EXERCISE DESCRIPTION:
Copy out everything from the line containing "Rendered at 1654 by 931 pixels." down to the line containing "list while (!ready)", keeping both of those lines.

[Coordinate annotation records]

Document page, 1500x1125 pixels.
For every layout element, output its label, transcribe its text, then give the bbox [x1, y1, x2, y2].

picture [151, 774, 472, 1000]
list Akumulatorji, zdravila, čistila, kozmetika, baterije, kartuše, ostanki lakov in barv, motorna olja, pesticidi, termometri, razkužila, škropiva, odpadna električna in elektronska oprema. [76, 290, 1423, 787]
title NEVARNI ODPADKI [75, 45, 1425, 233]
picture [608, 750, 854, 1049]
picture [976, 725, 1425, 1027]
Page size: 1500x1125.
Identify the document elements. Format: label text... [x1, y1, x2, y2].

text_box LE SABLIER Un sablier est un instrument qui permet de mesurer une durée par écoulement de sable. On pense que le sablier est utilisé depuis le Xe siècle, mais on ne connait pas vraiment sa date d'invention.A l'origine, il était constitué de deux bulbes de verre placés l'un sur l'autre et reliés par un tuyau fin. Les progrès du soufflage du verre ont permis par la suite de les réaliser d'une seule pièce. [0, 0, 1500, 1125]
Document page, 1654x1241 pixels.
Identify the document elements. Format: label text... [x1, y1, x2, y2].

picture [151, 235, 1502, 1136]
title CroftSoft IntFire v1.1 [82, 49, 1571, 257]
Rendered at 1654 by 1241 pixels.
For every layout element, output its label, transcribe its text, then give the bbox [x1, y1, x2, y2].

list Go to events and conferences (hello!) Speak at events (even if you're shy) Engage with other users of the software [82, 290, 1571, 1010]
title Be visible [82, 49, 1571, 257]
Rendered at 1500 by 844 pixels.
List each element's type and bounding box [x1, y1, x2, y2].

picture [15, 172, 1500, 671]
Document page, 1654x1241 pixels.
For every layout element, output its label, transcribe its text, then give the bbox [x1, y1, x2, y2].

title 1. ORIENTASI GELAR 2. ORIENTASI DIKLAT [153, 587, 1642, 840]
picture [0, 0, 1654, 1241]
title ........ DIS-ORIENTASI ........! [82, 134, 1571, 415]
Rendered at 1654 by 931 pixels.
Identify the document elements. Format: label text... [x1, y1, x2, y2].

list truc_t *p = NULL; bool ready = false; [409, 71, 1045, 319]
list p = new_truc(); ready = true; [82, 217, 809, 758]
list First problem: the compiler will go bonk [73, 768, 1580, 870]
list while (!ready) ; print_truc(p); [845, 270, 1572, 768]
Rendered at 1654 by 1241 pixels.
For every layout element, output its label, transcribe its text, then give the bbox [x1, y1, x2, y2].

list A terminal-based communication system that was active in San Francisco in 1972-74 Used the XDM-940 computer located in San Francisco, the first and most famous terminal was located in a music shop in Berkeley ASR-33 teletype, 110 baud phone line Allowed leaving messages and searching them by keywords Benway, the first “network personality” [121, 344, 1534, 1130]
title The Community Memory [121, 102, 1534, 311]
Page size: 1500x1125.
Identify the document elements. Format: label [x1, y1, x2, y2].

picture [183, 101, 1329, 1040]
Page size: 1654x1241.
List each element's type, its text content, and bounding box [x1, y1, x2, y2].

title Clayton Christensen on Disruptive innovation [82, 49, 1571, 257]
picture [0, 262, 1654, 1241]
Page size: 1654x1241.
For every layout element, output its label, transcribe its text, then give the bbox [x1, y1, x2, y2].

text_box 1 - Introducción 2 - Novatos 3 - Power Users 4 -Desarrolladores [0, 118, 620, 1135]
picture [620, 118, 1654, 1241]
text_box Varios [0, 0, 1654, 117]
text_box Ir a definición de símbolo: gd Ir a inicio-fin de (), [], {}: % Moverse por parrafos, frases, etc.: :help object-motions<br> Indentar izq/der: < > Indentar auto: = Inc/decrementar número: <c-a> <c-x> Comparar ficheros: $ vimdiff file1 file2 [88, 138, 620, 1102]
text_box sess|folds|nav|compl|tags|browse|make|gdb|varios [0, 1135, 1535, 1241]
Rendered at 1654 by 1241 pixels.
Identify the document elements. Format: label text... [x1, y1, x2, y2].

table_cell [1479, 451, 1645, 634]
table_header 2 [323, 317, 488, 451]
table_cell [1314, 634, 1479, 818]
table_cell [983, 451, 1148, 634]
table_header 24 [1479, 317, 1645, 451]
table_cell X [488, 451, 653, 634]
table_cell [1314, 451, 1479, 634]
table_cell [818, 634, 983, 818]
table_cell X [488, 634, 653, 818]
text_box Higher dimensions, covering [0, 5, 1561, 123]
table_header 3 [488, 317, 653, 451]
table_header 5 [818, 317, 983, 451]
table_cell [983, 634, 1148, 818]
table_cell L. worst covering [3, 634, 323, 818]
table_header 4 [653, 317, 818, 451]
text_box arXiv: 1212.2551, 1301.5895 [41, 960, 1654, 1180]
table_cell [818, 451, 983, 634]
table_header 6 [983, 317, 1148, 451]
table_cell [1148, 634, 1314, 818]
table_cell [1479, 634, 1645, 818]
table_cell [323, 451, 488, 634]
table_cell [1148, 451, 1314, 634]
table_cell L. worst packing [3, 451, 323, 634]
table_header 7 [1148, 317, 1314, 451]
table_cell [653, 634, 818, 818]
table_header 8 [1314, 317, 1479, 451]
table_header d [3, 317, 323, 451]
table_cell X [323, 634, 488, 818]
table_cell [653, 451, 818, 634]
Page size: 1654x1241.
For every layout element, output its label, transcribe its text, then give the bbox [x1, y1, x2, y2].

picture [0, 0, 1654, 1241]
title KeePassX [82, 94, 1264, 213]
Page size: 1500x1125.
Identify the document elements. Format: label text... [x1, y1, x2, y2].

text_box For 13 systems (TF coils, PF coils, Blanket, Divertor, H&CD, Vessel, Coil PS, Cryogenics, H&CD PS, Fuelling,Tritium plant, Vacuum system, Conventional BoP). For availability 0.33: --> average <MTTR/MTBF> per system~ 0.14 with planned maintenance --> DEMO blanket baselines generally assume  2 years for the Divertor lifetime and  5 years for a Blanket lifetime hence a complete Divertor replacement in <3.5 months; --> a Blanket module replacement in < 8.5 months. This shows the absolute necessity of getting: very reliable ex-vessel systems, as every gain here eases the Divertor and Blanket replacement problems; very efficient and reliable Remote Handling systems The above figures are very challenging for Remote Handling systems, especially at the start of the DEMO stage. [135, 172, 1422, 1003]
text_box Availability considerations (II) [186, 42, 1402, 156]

ANSWER TO THE PROBLEM:
Rendered at 1654 by 931 pixels.
Identify the document elements. Format: label text... [x1, y1, x2, y2].

list truc_t *p = NULL; bool ready = false; [409, 71, 1045, 319]
list p = new_truc(); ready = true; [82, 217, 809, 758]
list First problem: the compiler will go bonk [73, 768, 1580, 870]
list while (!ready) ; print_truc(p); [845, 270, 1572, 768]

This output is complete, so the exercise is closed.